Positive signals have been reported in proof of principle clinical trials with both a cocaine (TA-CD) and a nicotine vaccine (NicVax®) (Martell et al. 2009; reviewed in Shen and Kosten 2011; Kosten et al. 2014; Hatsukami et al. 2011) in subjects who developed relatively high titers of antidrug antibodies. Perhaps the principal challenge to developing effective vaccines to drugs of abuse is the inability of the immune system to recognize these low molecular weight molecules (e.g., nicotine, cocaine, heroin). These molecules are rendered antigenic through chemical modification, enabling covalent linkage to a protein (e.g., cholera toxin B in the case of the TA-CD cocaine vaccine) (Shen and Kosten 2011; Shen et al. 2012). Nonetheless, despite multiple immunizations, none of the vaccines developed to date resulted in high titers of high affinity antidrug antibodies in a majority of patients. This problem is exemplified in the Martell et al. (2009) report using the TA-CD cocaine vaccine. Robust antibody titers to cholera toxin B were noted in every patient, but far fewer than half of the patients achieved serum antibody levels high enough to affect cocaine use (Martell et al. 2009; Shen and Kosten 2011). Potential strategies to overcome this challenge include the use of more effective adjuvants, alternative vaccine platforms (adenovirus-based vaccines, nanoparticle-based vaccines, DNA scaffolded vaccines), and the design of more effective haptens, topics that will be reviewed in this volume.

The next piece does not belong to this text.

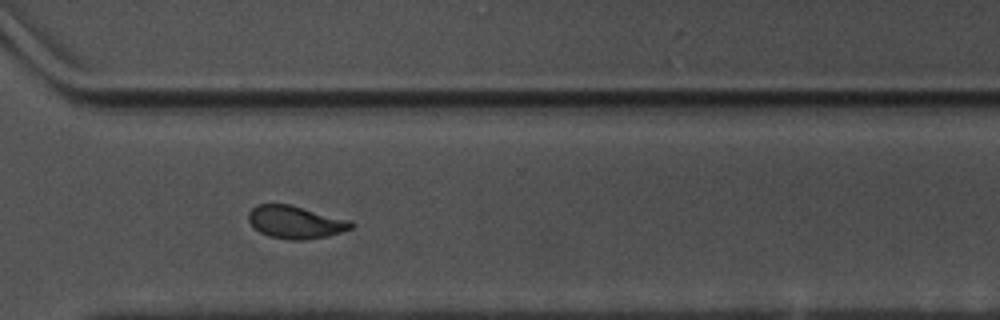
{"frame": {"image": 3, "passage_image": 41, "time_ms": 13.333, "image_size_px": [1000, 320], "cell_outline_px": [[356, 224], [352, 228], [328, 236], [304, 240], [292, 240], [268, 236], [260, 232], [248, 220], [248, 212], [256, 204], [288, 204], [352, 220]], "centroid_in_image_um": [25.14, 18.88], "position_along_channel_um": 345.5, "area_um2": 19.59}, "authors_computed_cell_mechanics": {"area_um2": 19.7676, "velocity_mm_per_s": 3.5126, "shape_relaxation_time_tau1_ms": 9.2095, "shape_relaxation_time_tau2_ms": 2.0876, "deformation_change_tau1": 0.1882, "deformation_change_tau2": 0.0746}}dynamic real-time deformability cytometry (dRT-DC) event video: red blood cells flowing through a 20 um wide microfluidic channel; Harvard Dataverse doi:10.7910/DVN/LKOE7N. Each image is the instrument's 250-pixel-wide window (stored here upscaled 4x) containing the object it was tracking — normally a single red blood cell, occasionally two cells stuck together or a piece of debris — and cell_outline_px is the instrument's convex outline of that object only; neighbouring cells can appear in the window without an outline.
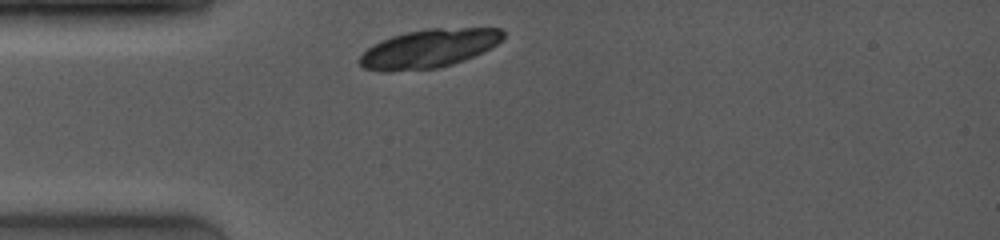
{"species": "common noctule bat (a hibernating species)", "species_latin": "Nyctalus noctula", "temperature_condition": "room temperature", "stored_images_in_passage": 2, "camera_frame_rate_fps": 4000, "um_per_image_px": 0.085, "animal": {"sex": "female", "body_mass_g": 19.0, "forearm_length_mm": 53.3}, "frame": {"image": 1, "passage_image": 1, "time_ms": 0.0, "image_size_px": [1000, 240], "cell_outline_px": [[504, 36], [496, 44], [464, 60], [452, 64], [436, 68], [392, 72], [380, 72], [364, 68], [360, 64], [360, 56], [372, 44], [380, 40], [404, 32], [428, 28], [500, 28], [504, 32]], "centroid_in_image_um": [36.4, 4.12], "position_along_channel_um": 48.6, "area_um2": 32.19}}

In contrast to the vaccines described here that require multiple immunizations to raise therapeutically relevant levels of antibodies (Hatsukami et al. 2011; Martell et al. 2009), monoclonal antibodies provide passive immunization and are thus immediately effective upon administration. Clinical studies have been initiated with a monoclonal antibody directed against methamphetamine (Owens et al. 2011), with first-in-man studies completed in 2013 (Stevens et al. 2014). The limitations of monoclonal antibodies include the potential cost of a commercial product and a limited biological half-life, which could necessitate weekly to monthly administration. Novel technologies that may lower manufacturing costs and the ability to genetically engineer mABs with significantly longer biological half-lives may contribute to the development of a commercially viable treatment for stimulant use disorders. These approaches are also described in this volume.

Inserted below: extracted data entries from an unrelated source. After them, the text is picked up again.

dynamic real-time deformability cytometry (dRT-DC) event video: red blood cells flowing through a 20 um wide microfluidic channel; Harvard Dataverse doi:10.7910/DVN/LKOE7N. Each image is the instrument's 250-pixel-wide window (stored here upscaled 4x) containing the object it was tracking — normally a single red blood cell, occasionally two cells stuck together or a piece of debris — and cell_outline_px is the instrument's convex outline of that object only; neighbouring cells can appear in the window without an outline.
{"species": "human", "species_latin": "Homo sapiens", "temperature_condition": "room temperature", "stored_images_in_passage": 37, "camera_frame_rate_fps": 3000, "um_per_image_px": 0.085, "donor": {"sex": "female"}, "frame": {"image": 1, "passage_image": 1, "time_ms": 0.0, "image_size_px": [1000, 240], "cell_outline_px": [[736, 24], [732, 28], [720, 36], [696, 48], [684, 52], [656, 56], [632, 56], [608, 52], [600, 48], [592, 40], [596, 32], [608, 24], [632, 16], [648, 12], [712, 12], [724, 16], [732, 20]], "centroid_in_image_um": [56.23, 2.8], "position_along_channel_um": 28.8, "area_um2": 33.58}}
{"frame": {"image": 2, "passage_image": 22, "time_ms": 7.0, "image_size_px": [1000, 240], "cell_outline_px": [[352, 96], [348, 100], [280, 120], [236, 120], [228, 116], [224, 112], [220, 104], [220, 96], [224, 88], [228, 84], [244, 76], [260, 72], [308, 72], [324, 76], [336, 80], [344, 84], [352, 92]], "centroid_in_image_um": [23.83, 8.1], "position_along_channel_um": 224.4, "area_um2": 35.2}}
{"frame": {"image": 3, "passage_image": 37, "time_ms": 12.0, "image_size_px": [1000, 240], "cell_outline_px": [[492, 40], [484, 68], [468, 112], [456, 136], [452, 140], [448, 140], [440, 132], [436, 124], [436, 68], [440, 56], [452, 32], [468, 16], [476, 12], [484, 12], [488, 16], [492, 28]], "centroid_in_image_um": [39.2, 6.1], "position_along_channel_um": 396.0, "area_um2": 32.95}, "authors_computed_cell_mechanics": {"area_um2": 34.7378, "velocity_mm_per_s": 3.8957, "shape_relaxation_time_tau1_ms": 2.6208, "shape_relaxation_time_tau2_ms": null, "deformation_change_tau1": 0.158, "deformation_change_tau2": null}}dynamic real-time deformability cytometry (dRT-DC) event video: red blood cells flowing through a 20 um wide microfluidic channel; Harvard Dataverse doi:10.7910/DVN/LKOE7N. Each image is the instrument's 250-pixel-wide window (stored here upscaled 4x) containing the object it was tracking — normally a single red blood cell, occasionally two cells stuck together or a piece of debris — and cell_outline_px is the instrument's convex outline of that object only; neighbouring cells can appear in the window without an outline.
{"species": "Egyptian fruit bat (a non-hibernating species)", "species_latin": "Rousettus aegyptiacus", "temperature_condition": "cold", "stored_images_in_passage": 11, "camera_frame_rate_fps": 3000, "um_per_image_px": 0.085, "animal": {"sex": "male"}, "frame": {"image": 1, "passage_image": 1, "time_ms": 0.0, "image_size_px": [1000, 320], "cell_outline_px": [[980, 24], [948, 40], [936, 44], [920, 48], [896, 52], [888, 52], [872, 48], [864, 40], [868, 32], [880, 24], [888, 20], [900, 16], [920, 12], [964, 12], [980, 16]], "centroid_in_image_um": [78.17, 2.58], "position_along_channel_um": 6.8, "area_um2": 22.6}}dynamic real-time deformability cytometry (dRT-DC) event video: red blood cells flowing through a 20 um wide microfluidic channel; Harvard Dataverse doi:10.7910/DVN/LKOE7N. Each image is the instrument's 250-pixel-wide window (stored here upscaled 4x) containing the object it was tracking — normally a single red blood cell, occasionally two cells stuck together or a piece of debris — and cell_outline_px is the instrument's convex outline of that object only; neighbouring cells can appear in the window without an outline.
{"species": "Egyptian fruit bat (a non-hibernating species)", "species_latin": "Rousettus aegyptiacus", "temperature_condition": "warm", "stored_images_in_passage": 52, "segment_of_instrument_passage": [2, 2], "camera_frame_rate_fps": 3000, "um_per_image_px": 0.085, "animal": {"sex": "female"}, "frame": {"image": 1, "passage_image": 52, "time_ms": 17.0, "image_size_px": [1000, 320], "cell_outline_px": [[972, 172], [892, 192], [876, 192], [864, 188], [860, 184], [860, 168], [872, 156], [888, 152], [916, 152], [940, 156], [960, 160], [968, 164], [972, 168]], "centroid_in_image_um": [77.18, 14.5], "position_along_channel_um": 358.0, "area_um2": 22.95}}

Also described in this volume is the genetic modification of wild-type enzymes derived from both bacteria and humans that results in an extraordinarily rapid hydrolysis of cocaine. Point mutations in these enzymes can increase the catalytic rate by more than 1000-fold compared to the wild-type enzyme. For example, administration of a mutated butyrylcholinesterase linked to serum albumin dramatically reduces both the toxicological and behavioral effects of cocaine in rodents and nonhuman primates. These effects are attributable to a rapid degradation of cocaine in plasma (and a corresponding rise in a hydrolysis product of cocaine, ecgonine methyl ester) (reviewed in Brimijoin 2011; Schindler et al. 2013). A Phase II facilitation of abstinence study of this product (TV 1380) in cocaine-dependent subjects has recently been completed (www.clinicaltrials.gov). In this study, the enzyme was administered weekly because of its proteolytic degradation. However, recent studies in rodents (Zlebnik et al. 2014) have demonstrated that gene transfer of this enzyme using an adenovirus vector results in a sustained (lasting for the duration of the study, >2 months) reduction in the reinforcing effects of intravenously administered cocaine. Reckitt Benckiser Pharmaceuticals recently reported (Nasser et al. 2014) that a mutated form of bacterial cocaine esterase reduced cocaine plasma exposures by >90 % in response to an intravenous cocaine challenge (50 mg infused over 10 min) in non-treatment seeking volunteers. The sponsor is developing this bacterially derived enzyme as a pharmacotherapy for cocaine intoxication (Nasser et al. 2014).